My chest thumped. It wasn’t sitting on a pedestal, protected by a powerful source of magic. It was right here, ripe for the plucking…
I picked the book up off the ground and wiped away the dust. When I opened it up to the first page, the huge symbols popped at me. It was in a strange language, Mavrelite. While Alzera-Kar gave me the ability to talk all languages, I didn’t have the ability to read all languages. So I pulled out my fae decoder ring and began working its gears to decode the symbols. “The title, the codex,” I whispered to myself, then flipped beyond the title page, reading, “This book unravels the fruit of our history, decoding the secrets of our most powerful ancestors. Only the worthy may possess such knowledge...”
I couldn't believe it. My luck finally fucking turned for the better. This was exactly what I had been searching for!
“Please proceed with caution,” I read, but the next few pages… my ring couldn’t decode them. “What the hell? These symbols are different. I thought I’d be able to—”

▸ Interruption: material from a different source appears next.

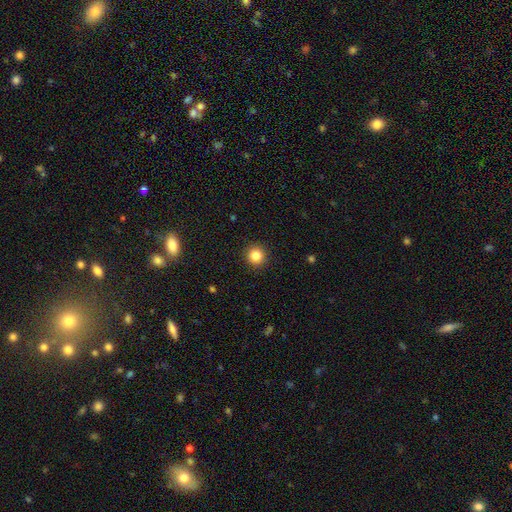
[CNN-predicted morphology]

“Hello?” I heard an echo coming from the stairway, and I instantly jumped. Closing the codex, I searched for my options of escaping the cellar. I sent the codex into my secret box in my inventory. The sound of footsteps threatened my choices, and I was afraid of being caught if I stuck my neck out there and searched these dark halls for a way out. The onset of panic made me fish out my last resort—my last round from my teleportation crystal.
I didn’t think twice, triggering the bad boy just to go a level up into the main area.
But I wasn’t out of the clear just yet…
I was conflicted with another dilemma. Did I say fuck it and leave Rufian here alone? Or go back to the parlor and pretend I saw nothing?
Unfortunately, I wouldn’t have time to decide where I’d go from here, because as soon as I turned the corner, I saw Rufian, standing there with a huge smile on his face.
“Ah, there you are!” he tweeted. “Ready to head out?”
“Damn it!” I heaved. “You fucking scared the shit out of me!”
“Hmm? What is that you’re wearing?”
“What the hell are you talking about?” My eyes caught on to what he was staring at, and I froze. In my teleporting out of the cellar, I hadn’t realized that I was still sporting metal. I yanked my cyber arm off and tucked it in my inventory before I noticed the shifty smile Rufian was giving me.
“Oh, Silas, you can truly be clumsy sometimes, you know that? You’re lucky it was me and not any of my siblings or other relatives who have caught you.”